Carlotta, on the other hand, is a type of the Cycle women she inspired. Gallantly, she survived her husband. his depressions. his ill-health. and his tantrums to realize success in the material world and to enjoy the legacy she persuaded O'Neill in 1952 to bequeath to her. In so doing, she became a paradigm of the brazen ambition of Sara Melody, the earthy strength of Leda Cade, and the relentless drive of Bessie (Lou) Bowen. Echoing Lou Bowen's cry of "Start again!" at the end of "Hair of the Dog," Carlotta played a major role in O'Neill's posthumous international success. It was O'Neill who ultimately became the madman "in the attic" of the Shelton Hotel--possessed by his woman, dispossessed of his creative genius and his sense of self. Curiously enough, when O'Neill first conceived of the feisty Bessie Bowen, he wanted Carlotta to play the part.

--Martha Bower

WORKS CITED

Gilbert, Sandra M. and Gubar, Susan. The Madwoman in the Attic. New London: Yale UP, 1979.

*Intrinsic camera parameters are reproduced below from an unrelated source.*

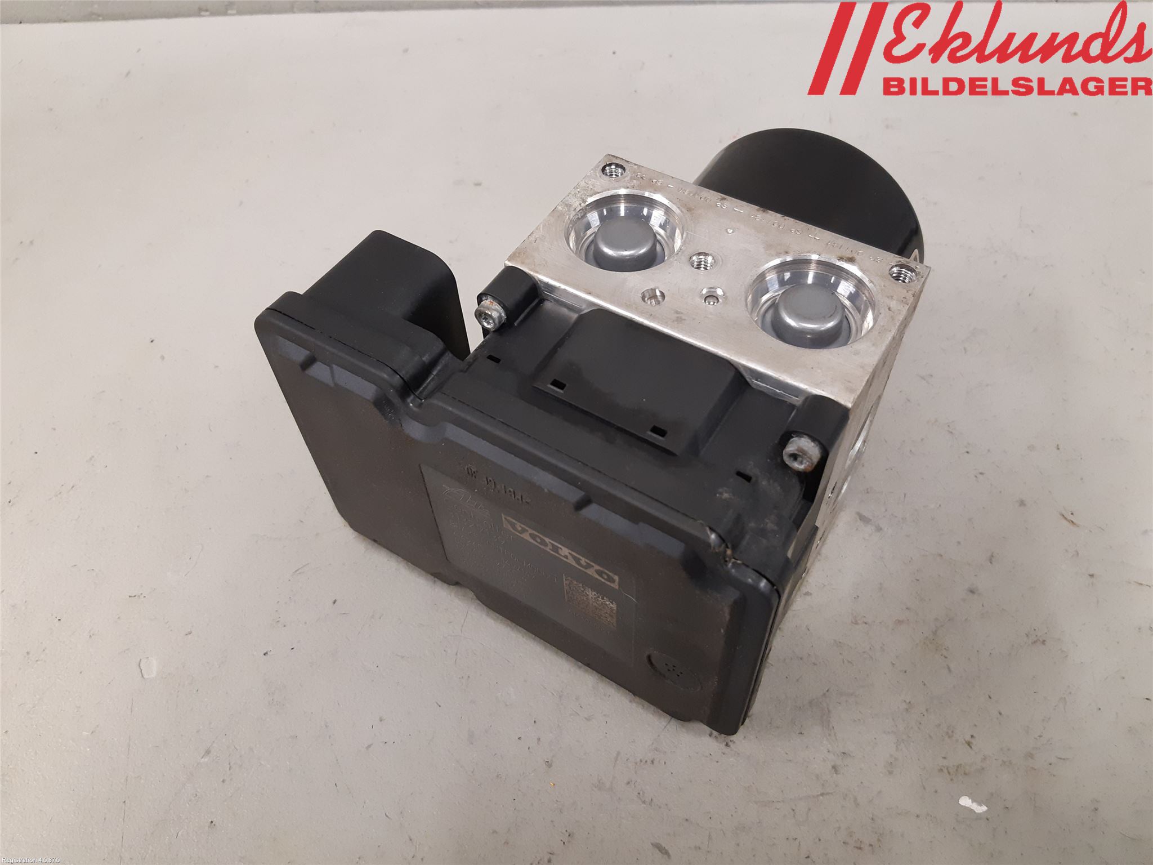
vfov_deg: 53.1
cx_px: 576
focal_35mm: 26
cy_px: 432
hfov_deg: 67.3
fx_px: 866
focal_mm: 3.93
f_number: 1.7
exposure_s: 1/50
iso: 200
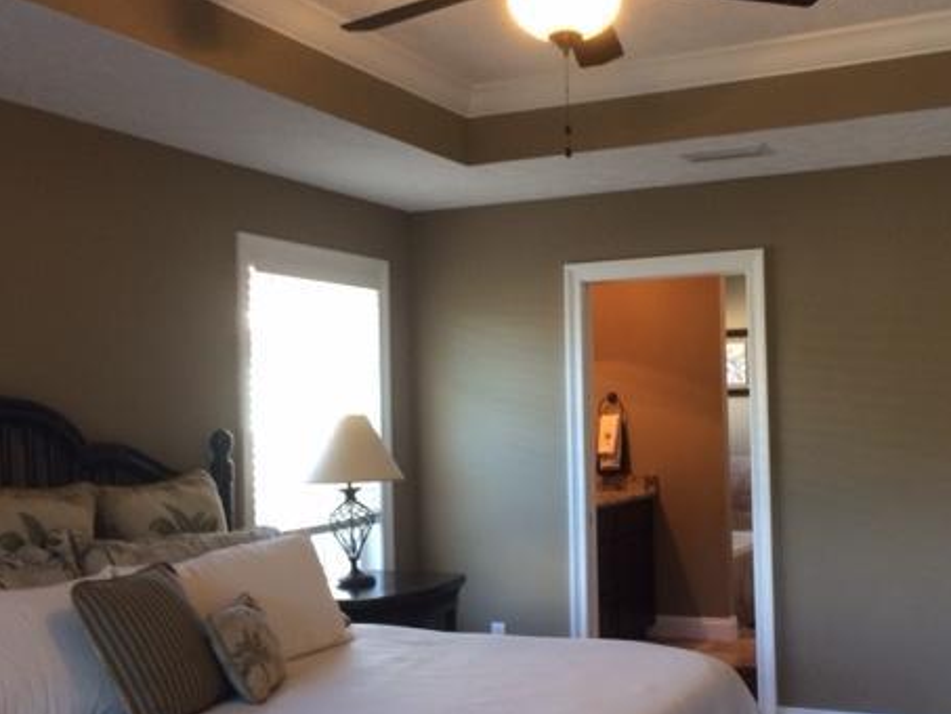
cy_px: 395
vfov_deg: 35.1
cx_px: 569
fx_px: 1127
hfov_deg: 45.5
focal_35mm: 41
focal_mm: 4.15
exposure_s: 1/30
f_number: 2.2
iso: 125
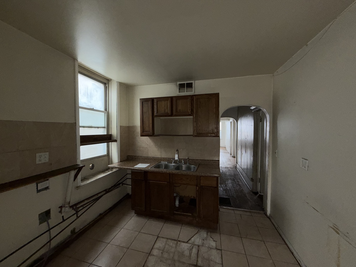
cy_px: 134
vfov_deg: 85.7
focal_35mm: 14
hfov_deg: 102.1
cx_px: 178
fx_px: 144
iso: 80
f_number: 2.2
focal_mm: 2.22
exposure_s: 1/60
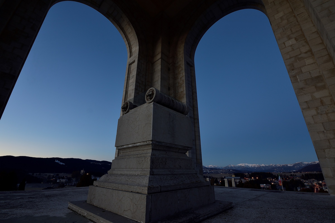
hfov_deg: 100.4
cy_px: 112
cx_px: 168
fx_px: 140
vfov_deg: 77.3
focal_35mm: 15
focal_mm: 10
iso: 100
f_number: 18
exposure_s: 6
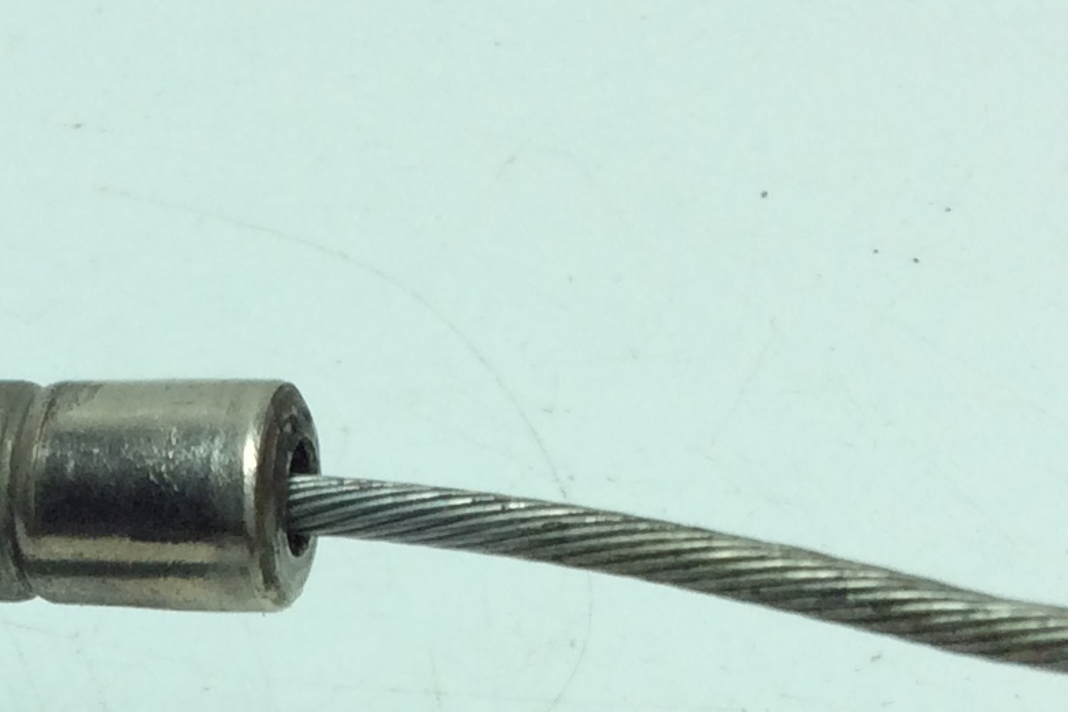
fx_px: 3263
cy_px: 738
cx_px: -93
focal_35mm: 110
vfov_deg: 12.3
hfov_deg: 18.0
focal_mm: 3.3
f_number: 2.4
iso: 32
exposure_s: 1/572
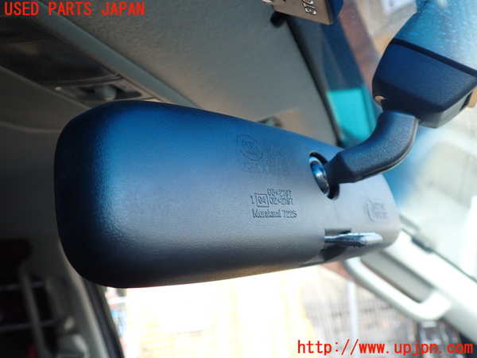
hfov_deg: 60.0
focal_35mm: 30
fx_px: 413
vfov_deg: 46.8
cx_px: 238
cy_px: 179
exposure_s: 1/60
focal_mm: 5.4
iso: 160
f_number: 2.3
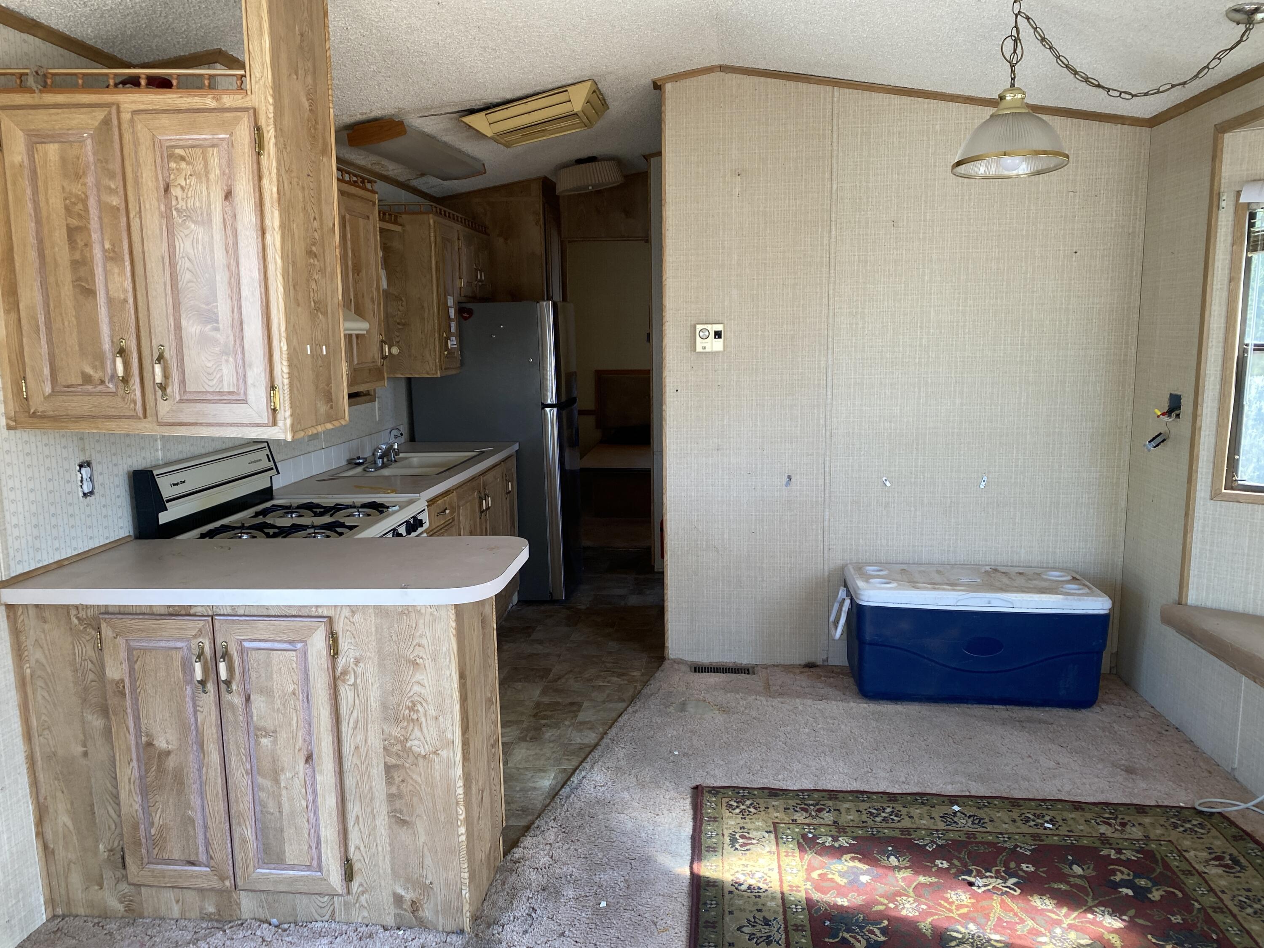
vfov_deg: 53.1
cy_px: 474
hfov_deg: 67.3
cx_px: 632
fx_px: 949
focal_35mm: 26
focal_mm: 4.25
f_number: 1.8
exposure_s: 1/121
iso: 100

Lawrence, D. H. Studies in Classic American Literature. New York: Doubleday, 1953.

O'Neill, Eugene. Work Diary 1924-1943. Transcribed by Donald Gallup. Prelim. Ed., 2 vols. New Haven: Yale UL, 1981.

Rich, Frank. "Theater's Gender Gap is a Chasm." New York Times. 30 Sept. 1984, sec. 2: 1+.

Sheaffer, Louis. O'Neill, Son and Artist. Boston: Little Brown, 1974.

* This paper was delivered at the O'Neill session, chaired by Ellen Kimbel, at the Northeast Modern Language Association convention in New Brunswick, NJ, on April 4, 1986. Quotations from unpublished Cycle notes, included in the Collection of American Literature, The Beinecke Rare Book and Manuscript Library, Yale University, copyright (c) Yale University 1986, are printed with the kind permission of the Yale University Library. Quotations from Carlotta O'Neill's diaries are printed with the kind permission of Gerald Stram.

1 See Virginia Floyd, Eugene O'Neill at Work (New York: Ungar, 1981), pp. 172-173ff.